#BlackLivesMatter

%23BlackLivesMatter

Designed by Anastasia Veal

Anastasia Veal, Staff Reporter

#BlackLivesMatter has been a major social media movement that has blossomed in the recent years. The movement was started by Alicia Garza and her sisters Opal Tometi and Patrisse Cullors in response to the 2012 shooting of the young African American male, Trayvon Martin. The sisters started the hash tag as a “call to action” after the neighborhood watch, George Zimmerman, who shot Martin was tried for the murder and not found guilty; the sisters felt he “was not held accountable for the crime he committed.”
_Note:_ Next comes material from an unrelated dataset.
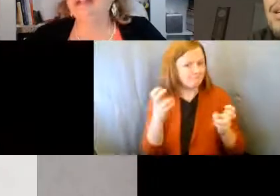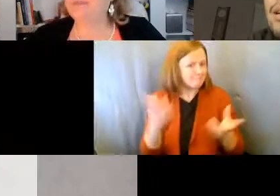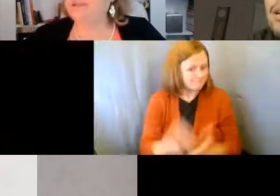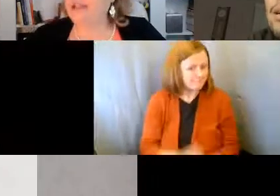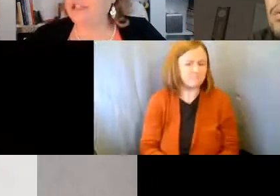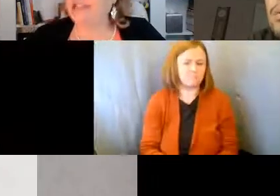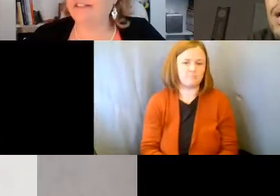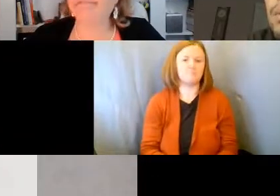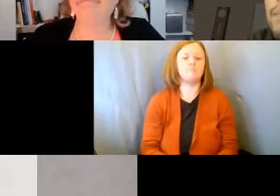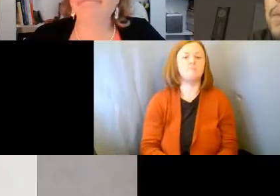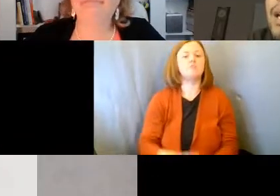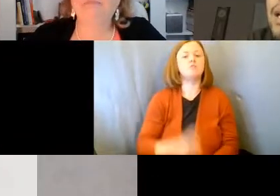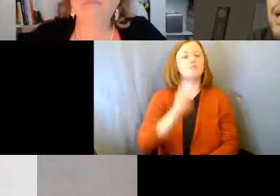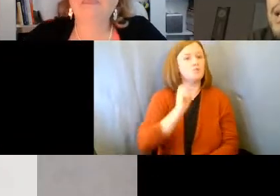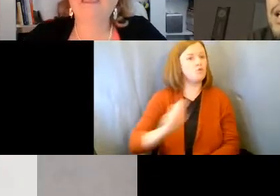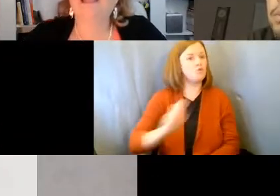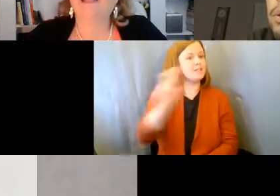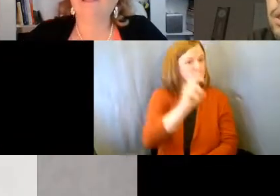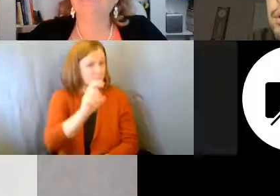Transportation.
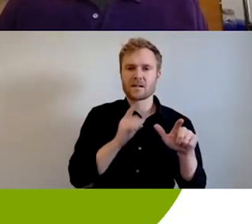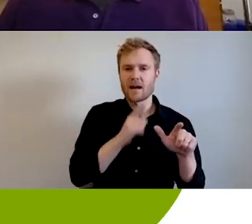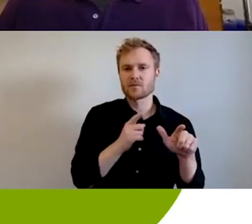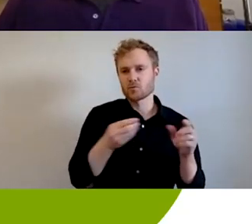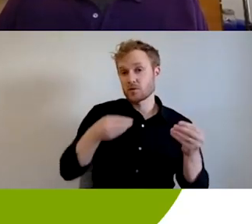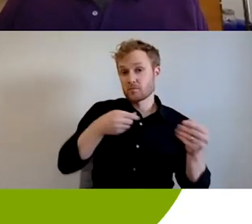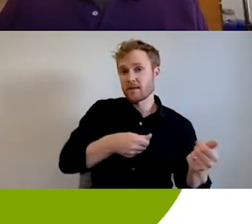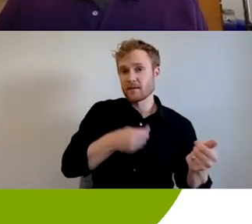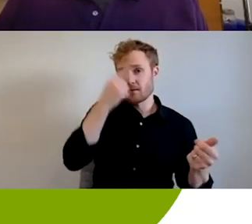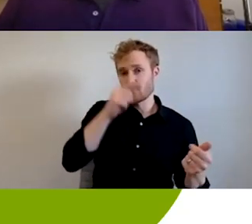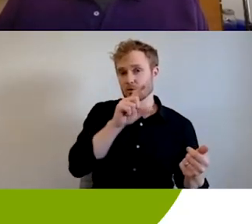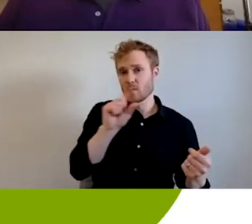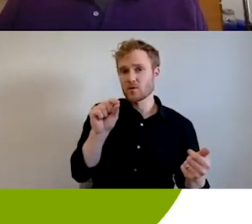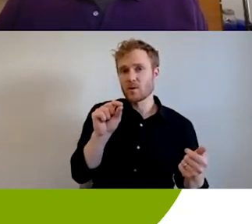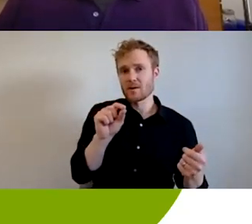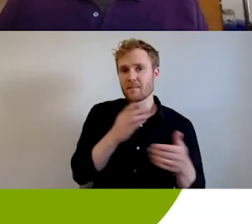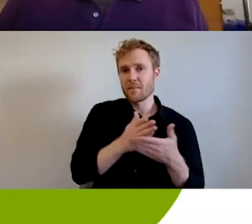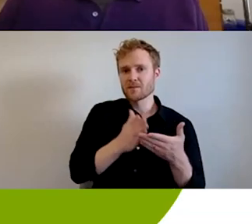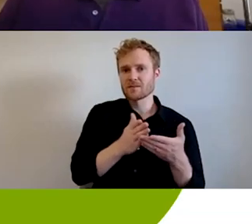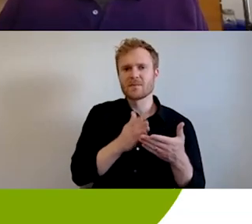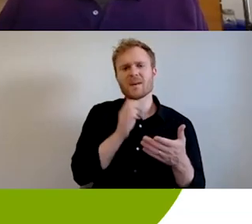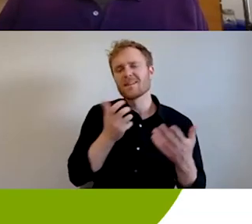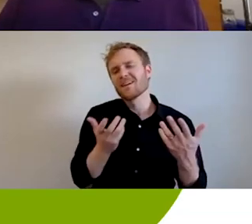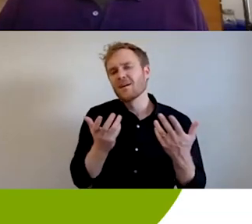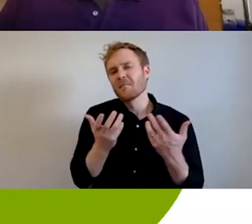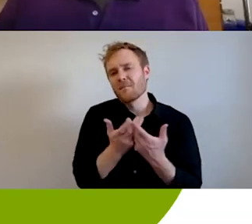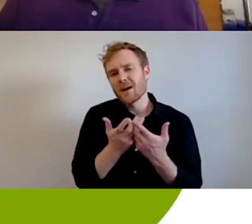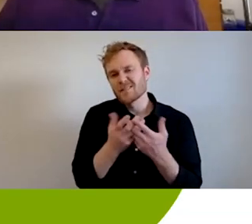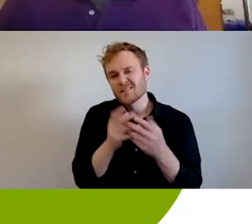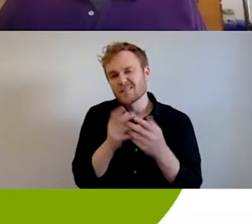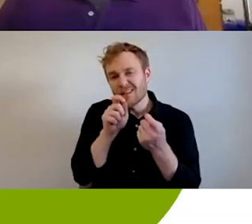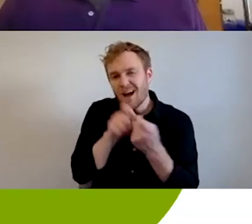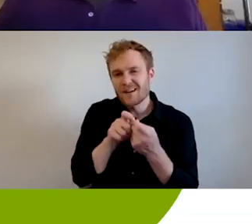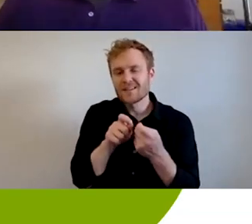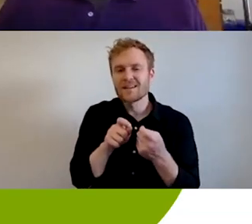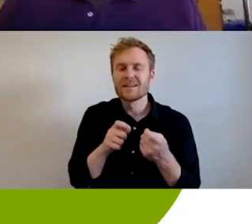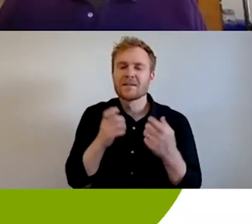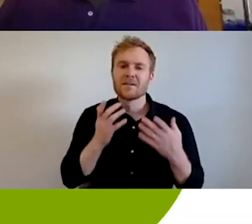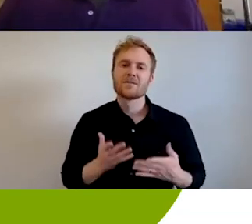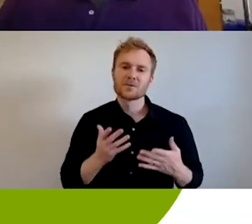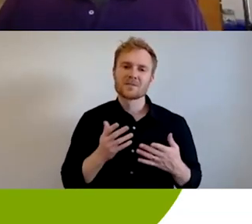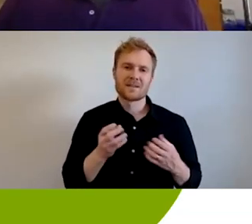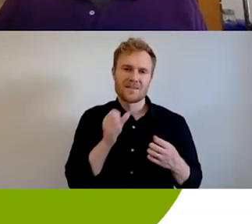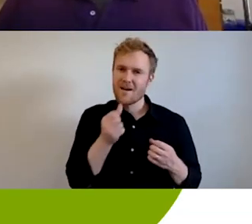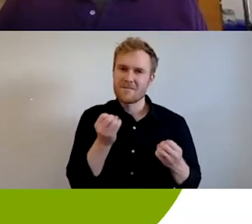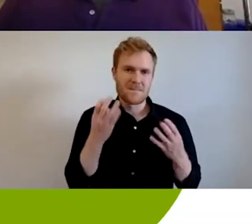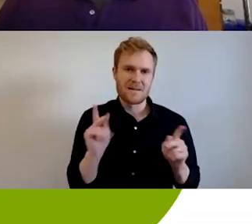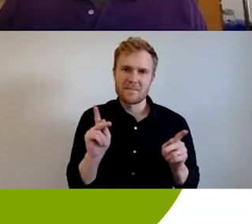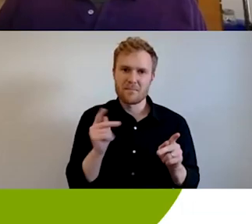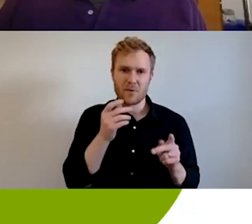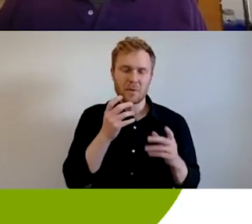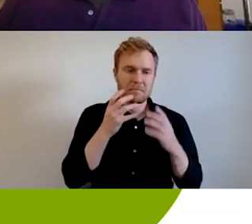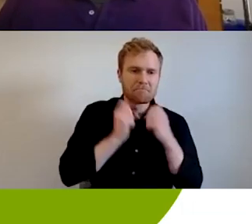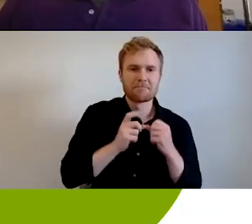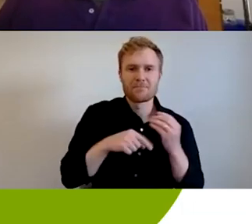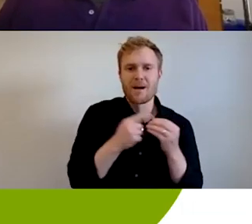the 2020 budget. Um, they don't, they don't align perfectly. Unfortunately, not a lot of people care much about vehicles and equipment, which is understandable. It's not the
By starting the movement Garza hoped it would serve as “an ideological and political intervention in a world where Black lives are systematically and intentionally targeted for demise.” She wanted it to also pay tribute to African American contributions to society and how the black community has stayed resilient “in the face of deadly oppression.” What started as a phrase used in conversation between the sisters has grown to be a nationwide cause and has taken root in the Bay Area. Protests in response to police shooting of Oscar Woods in Oakland and Mario Woods in San Francisco have included signs with #BlackLivesMatter underneath pictures of the two victims. Garza saw the reactions to these deaths and said,” It wasn’t OK for us to not be surprised that someone could not be held accountable for the murder of an unarmed, black teenager.” Cullors used the slogan to organize supporters into a mass protest in Ferguson which showed how the movement became a political and social cry for justice.
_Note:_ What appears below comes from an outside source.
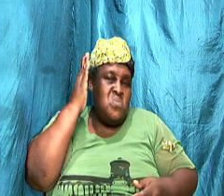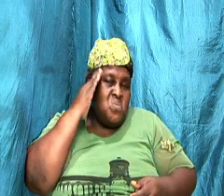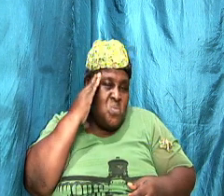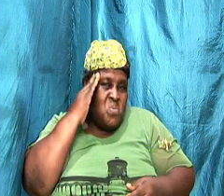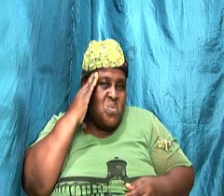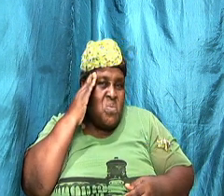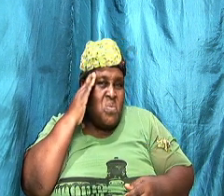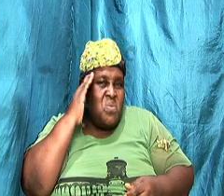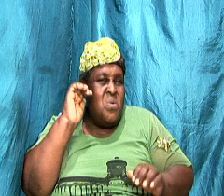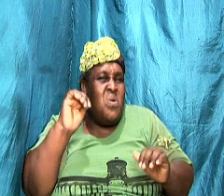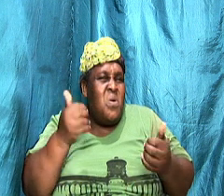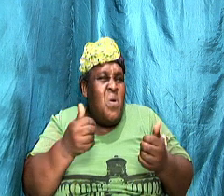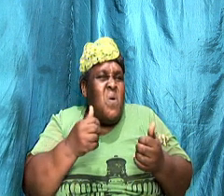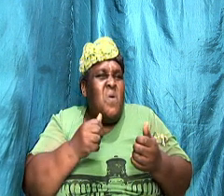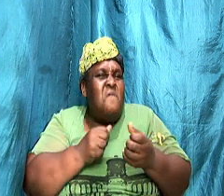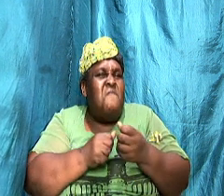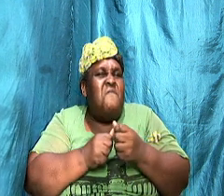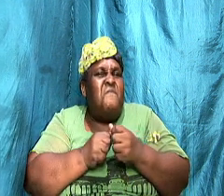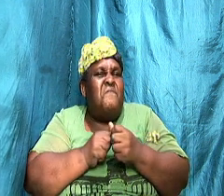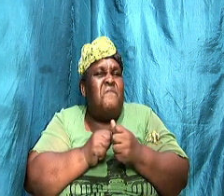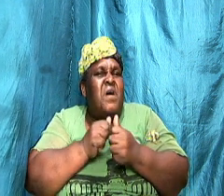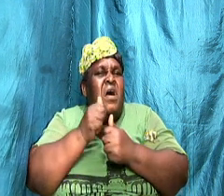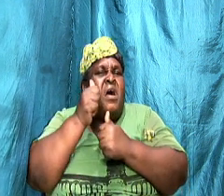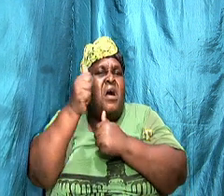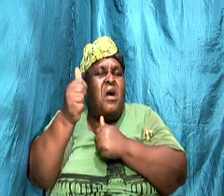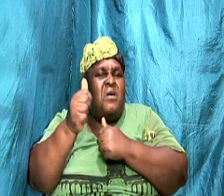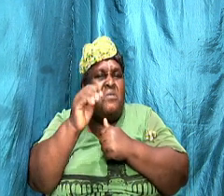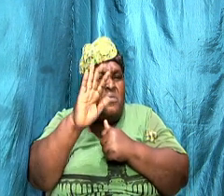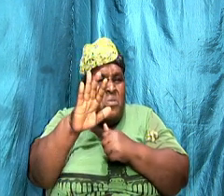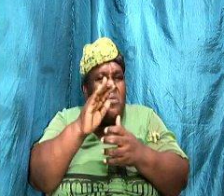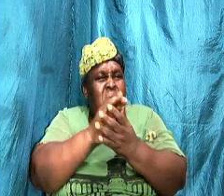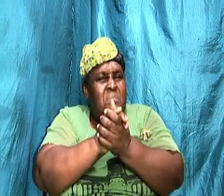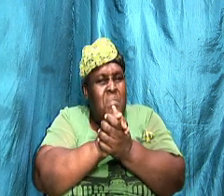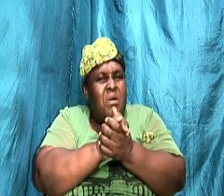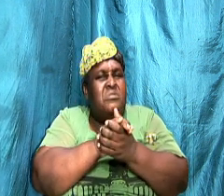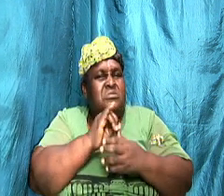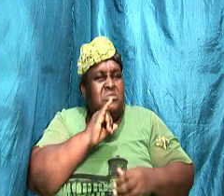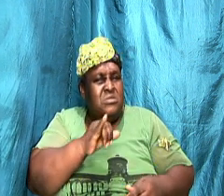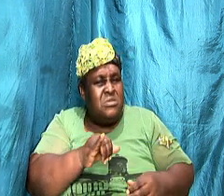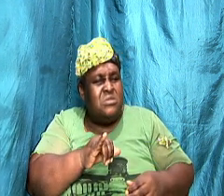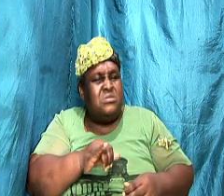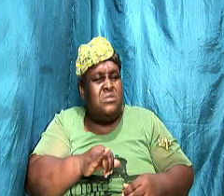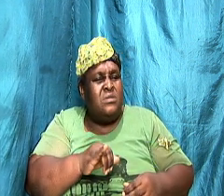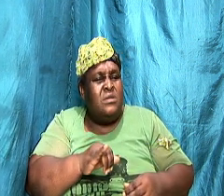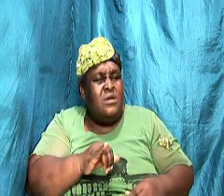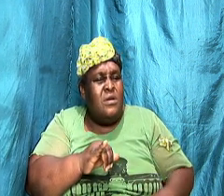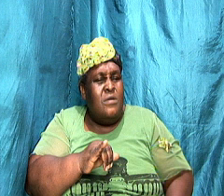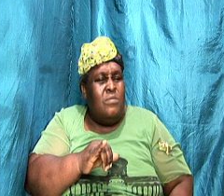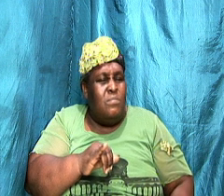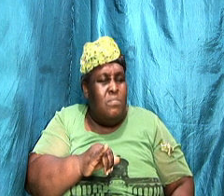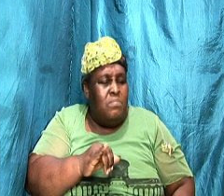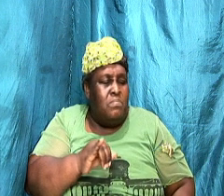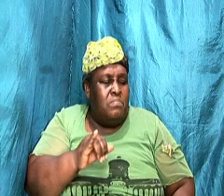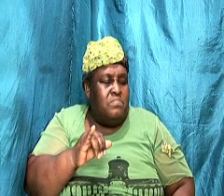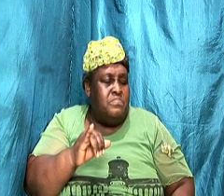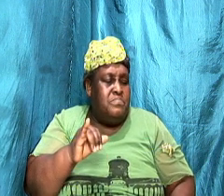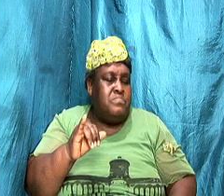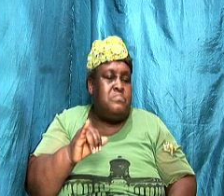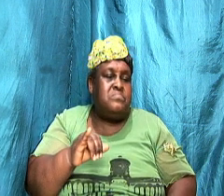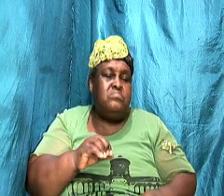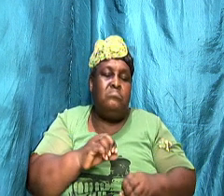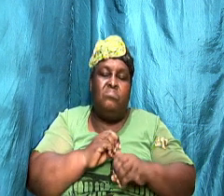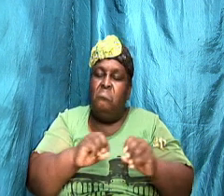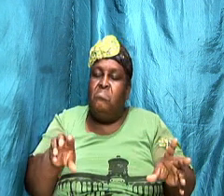there is what we call the enchanted stage and this is important and in this stage nothing goes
The slogan has been met with much criticism as people change it to #AllLivesMatter. #BlacksLivesMatter has been attacked because it is believed to mean the African American race is superior to all others and that black lives matter more than other races. But those who defend the movement clarify that the slogan is not saying one is better but that the value of African American lives must be emphasized because they do not seem to matter as much especially in the eyes of the law. Garza responds to censure by saying,” When we say Black Lives Matter, we are talking about the ways in which Black people are deprived of our basic human rights and dignity.” She wants the movement to call out black poverty, genocide and the 1 million black people in jails as state violence. According to the Center on Juvenile and Criminal Justice, African Americans are 4.5 times more likely to be killed by police than any other race or group. This is the situation the movement was created to rectify; the slogan did not begin to put African Americans on a pedestal. Garza does acknowledge that other lives of different races have been “criminalized and oppressed in various ways.”

Even though Garza does not believe the statement should be changed she wants people to see that the “liberation” of black lives is essential to the liberation of every race. She says,” When Black people get free, everybody gets free.”